• [Exercise directions] Your output should be the lines from the one with "수 있습니다. 비즈니스 캐주얼, 깔끔한 셔츠나 재킷, 세련된 원" through the last line of the records below, exactly as written, minus the pictures.

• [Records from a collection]
::::::::
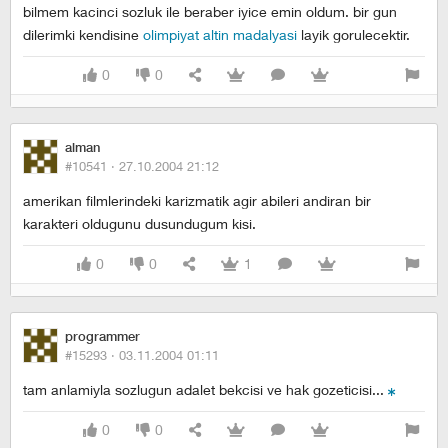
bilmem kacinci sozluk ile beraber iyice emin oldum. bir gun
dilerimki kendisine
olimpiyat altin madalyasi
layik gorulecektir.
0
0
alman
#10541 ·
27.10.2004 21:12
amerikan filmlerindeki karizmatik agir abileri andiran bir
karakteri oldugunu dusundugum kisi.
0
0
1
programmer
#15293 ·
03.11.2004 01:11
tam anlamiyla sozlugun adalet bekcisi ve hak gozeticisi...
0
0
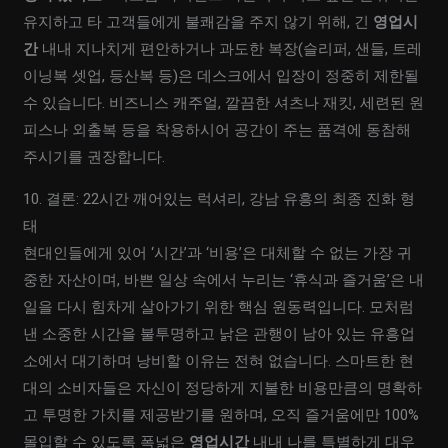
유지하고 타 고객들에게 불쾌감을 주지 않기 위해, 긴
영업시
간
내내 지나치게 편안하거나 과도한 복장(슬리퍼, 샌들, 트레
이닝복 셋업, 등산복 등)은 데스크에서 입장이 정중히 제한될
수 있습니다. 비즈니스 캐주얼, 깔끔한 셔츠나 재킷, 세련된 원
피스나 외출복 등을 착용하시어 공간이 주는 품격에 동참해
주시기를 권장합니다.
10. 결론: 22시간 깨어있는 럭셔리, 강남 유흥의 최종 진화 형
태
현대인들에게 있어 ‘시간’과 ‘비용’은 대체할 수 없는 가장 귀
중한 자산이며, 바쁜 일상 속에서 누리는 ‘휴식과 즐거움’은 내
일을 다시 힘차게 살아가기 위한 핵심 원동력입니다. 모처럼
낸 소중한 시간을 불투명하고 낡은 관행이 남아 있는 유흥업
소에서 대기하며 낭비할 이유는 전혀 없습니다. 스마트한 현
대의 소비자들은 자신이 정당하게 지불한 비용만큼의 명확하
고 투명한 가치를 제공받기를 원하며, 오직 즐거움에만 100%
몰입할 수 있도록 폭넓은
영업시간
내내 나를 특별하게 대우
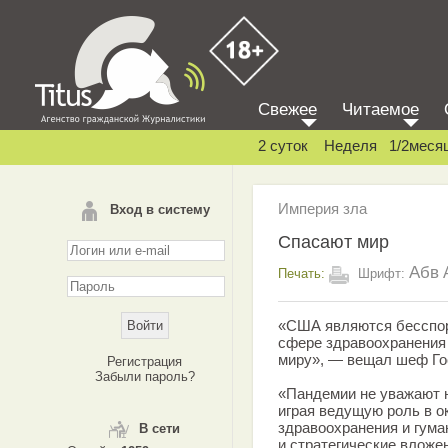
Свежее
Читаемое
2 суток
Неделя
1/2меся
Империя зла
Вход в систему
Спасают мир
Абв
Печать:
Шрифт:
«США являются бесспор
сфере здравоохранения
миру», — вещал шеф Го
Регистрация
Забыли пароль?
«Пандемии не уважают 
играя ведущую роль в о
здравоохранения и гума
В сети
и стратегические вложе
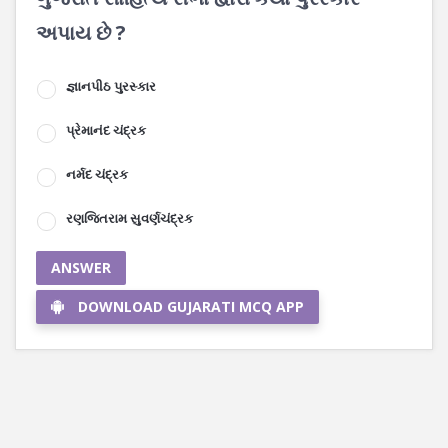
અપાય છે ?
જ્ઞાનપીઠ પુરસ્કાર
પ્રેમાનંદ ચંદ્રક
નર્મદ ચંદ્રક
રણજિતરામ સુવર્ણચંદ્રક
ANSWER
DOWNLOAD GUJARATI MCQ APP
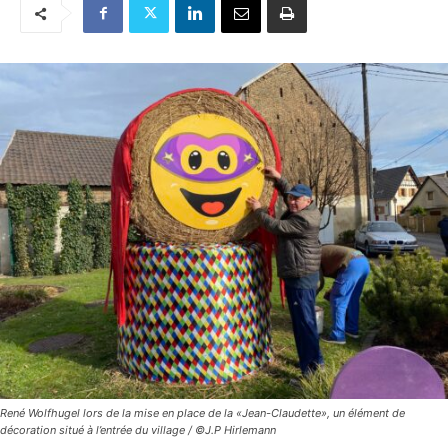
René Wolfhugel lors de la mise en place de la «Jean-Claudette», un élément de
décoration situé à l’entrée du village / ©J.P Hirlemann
::::::::
• [Problem solution]
수 있습니다. 비즈니스 캐주얼, 깔끔한 셔츠나 재킷, 세련된 원
피스나 외출복 등을 착용하시어 공간이 주는 품격에 동참해
주시기를 권장합니다.
10. 결론: 22시간 깨어있는 럭셔리, 강남 유흥의 최종 진화 형
태
현대인들에게 있어 ‘시간’과 ‘비용’은 대체할 수 없는 가장 귀
중한 자산이며, 바쁜 일상 속에서 누리는 ‘휴식과 즐거움’은 내
일을 다시 힘차게 살아가기 위한 핵심 원동력입니다. 모처럼
낸 소중한 시간을 불투명하고 낡은 관행이 남아 있는 유흥업
소에서 대기하며 낭비할 이유는 전혀 없습니다. 스마트한 현
대의 소비자들은 자신이 정당하게 지불한 비용만큼의 명확하
고 투명한 가치를 제공받기를 원하며, 오직 즐거움에만 100%
몰입할 수 있도록 폭넓은
영업시간
내내 나를 특별하게 대우
Свежее
Читаемое
2 суток
Неделя
1/2меся
Империя зла
Вход в систему
Спасают мир
Абв
Печать:
Шрифт:
«США являются бесспор
сфере здравоохранения
миру», — вещал шеф Го
Регистрация
Забыли пароль?
«Пандемии не уважают 
играя ведущую роль в о
здравоохранения и гума
В сети
и стратегические вложе
અપાય છે ?
જ્ઞાનપીઠ પુરસ્કાર
પ્રેમાનંદ ચંદ્રક
નર્મદ ચંદ્રક
રણજિતરામ સુવર્ણચંદ્રક
ANSWER
DOWNLOAD GUJARATI MCQ APP
René Wolfhugel lors de la mise en place de la «Jean-Claudette», un élément de
décoration situé à l’entrée du village / ©J.P Hirlemann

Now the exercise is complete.